Aprendi a escolher meus amigos e a discernir meus inimigos com sabedoria. Ver tudo o que construí na minha vida inteira desmoronar em cinzas partiu meu coração. Tenho cicatrizes que me lembram do meu passado e muitas vezes me pesam.

No entanto, minha força vem da minha resiliência. Estou aprendendo a abraçar esse meu novo “eu” e a usar meus sapatos novos o mais confortavelmente possível. Também aprendi a não considerar minha família como uma coisa garantida. Não posso tocá-los ou vê-los cara a cara. Criei um lar no meu coração, que é onde vivo. O lar não é mais um lugar físico para mim, mas lembranças do meu passado.

Você se vê como feminista, e como o seu tipo de feminismo tem afetado sua vida e seu trabalho?  

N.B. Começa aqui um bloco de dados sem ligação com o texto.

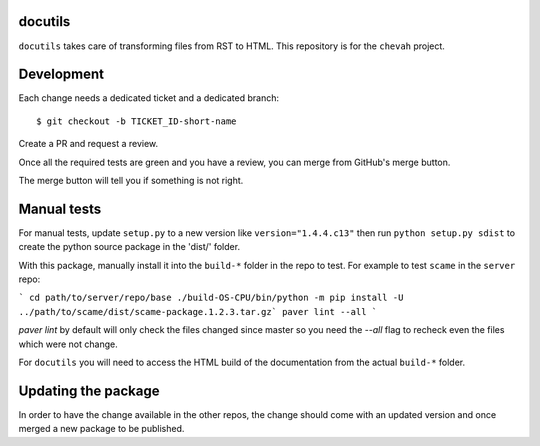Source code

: docutils
========

``docutils`` takes care of transforming files from RST to HTML.
This repository is for the ``chevah`` project.


Development
===========

Each change needs a dedicated ticket and a dedicated branch::

    $ git checkout -b TICKET_ID-short-name

Create a PR and request a review.

Once all the required tests are green and you have a review,
you can merge from GitHub's merge button.

The merge button will tell you if something is not right.


Manual tests
============

For manual tests, update ``setup.py`` to a new version like
``version="1.4.4.c13"`` then run ``python setup.py sdist`` to create the python
source package in the 'dist/' folder.

With this package, manually install it into the ``build-*`` folder in the
repo to test.
For example to test ``scame`` in the ``server`` repo:

```
cd path/to/server/repo/base
./build-OS-CPU/bin/python -m pip install -U
../path/to/scame/dist/scame-package.1.2.3.tar.gz`
paver lint --all
```

`paver lint` by default will only check the files changed since master so you
need the `--all` flag to recheck even the files which were not change.

For ``docutils`` you will need to access the HTML build of the documentation
from the actual ``build-*`` folder.


Updating the package
====================

In order to have the change available in the other repos, the change should
come with an updated version and once merged a new package to be published.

Sim, sou uma feminista que defende os direitos das mulheres jornalistas, especialmente a igualdade salarial entre jornalistas homens e mulheres. Atualmente, as jornalistas tendem a receber menos do que seus colegas homens, e isso deve mudar. Também tenho lutado abertamente contra a discriminação de mulheres jornalistas em termos de promoção e oportunidades de carreira. Estou ansiosa para que um dia o patriarcado chegue ao fim no setor da mídia e que escritores, sejam homens ou mulheres, sejam tratados com equidade.

Esta entrevista foi conduzida por Tom Odhiambo, docente de Literatura, Mídia e Estudos Culturais na Universidade de Nairóbi.